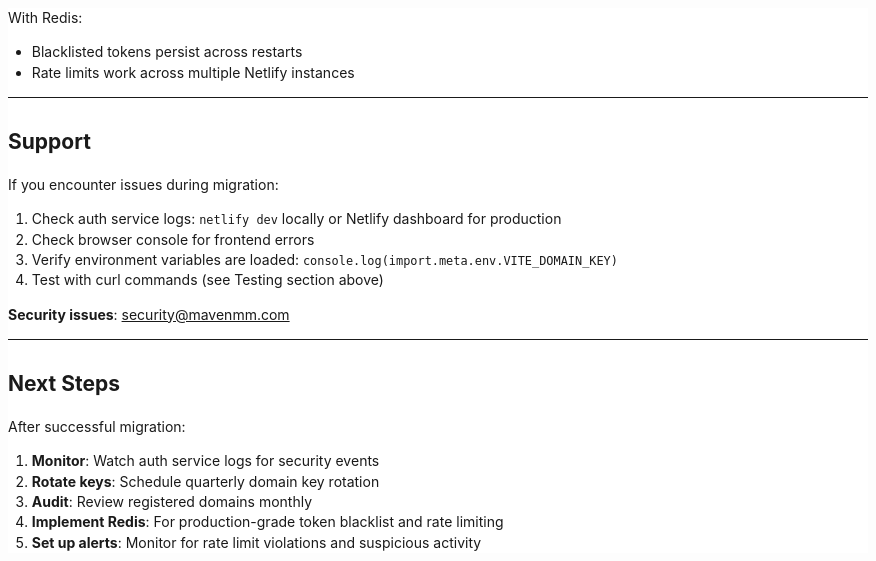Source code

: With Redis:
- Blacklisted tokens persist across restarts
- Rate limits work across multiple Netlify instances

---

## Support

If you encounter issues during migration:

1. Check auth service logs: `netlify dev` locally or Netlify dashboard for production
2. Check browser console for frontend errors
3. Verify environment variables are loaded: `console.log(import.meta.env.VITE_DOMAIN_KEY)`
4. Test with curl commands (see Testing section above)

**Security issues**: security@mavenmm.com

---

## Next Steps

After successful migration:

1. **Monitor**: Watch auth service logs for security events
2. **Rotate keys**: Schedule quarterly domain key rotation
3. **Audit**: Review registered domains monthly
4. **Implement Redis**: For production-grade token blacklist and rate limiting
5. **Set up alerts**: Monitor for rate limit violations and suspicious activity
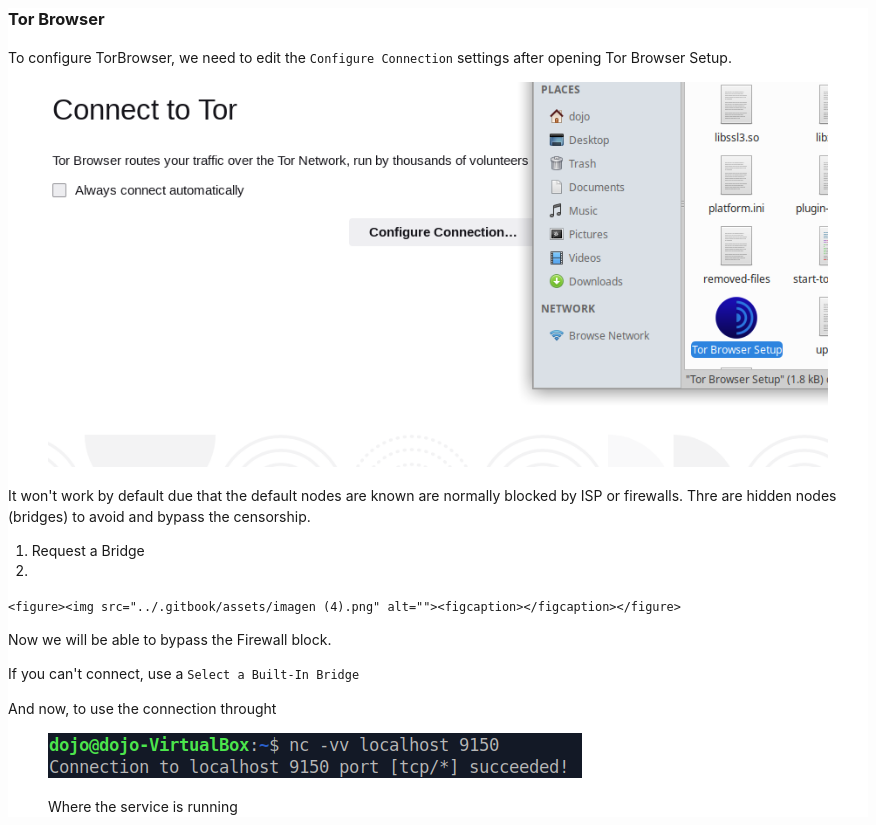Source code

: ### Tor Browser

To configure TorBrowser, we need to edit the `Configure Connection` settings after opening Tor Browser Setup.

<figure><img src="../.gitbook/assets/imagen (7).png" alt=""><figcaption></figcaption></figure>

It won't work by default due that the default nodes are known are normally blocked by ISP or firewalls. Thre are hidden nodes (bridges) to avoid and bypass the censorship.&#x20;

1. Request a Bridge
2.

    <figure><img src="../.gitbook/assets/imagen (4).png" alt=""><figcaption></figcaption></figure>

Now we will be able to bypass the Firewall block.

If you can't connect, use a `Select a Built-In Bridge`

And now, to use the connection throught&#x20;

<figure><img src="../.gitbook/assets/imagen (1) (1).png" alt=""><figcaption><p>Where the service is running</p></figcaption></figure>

> [WHAT TO PRODUCE] Search the entries for the word "service". Copy every line where it occurs.

> [THE ANSWER]
1. Check auth service logs: `netlify dev` locally or Netlify dashboard for production
1. **Monitor**: Watch auth service logs for security events
<figure><img src="../.gitbook/assets/imagen (1) (1).png" alt=""><figcaption><p>Where the service is running</p></figcaption></figure>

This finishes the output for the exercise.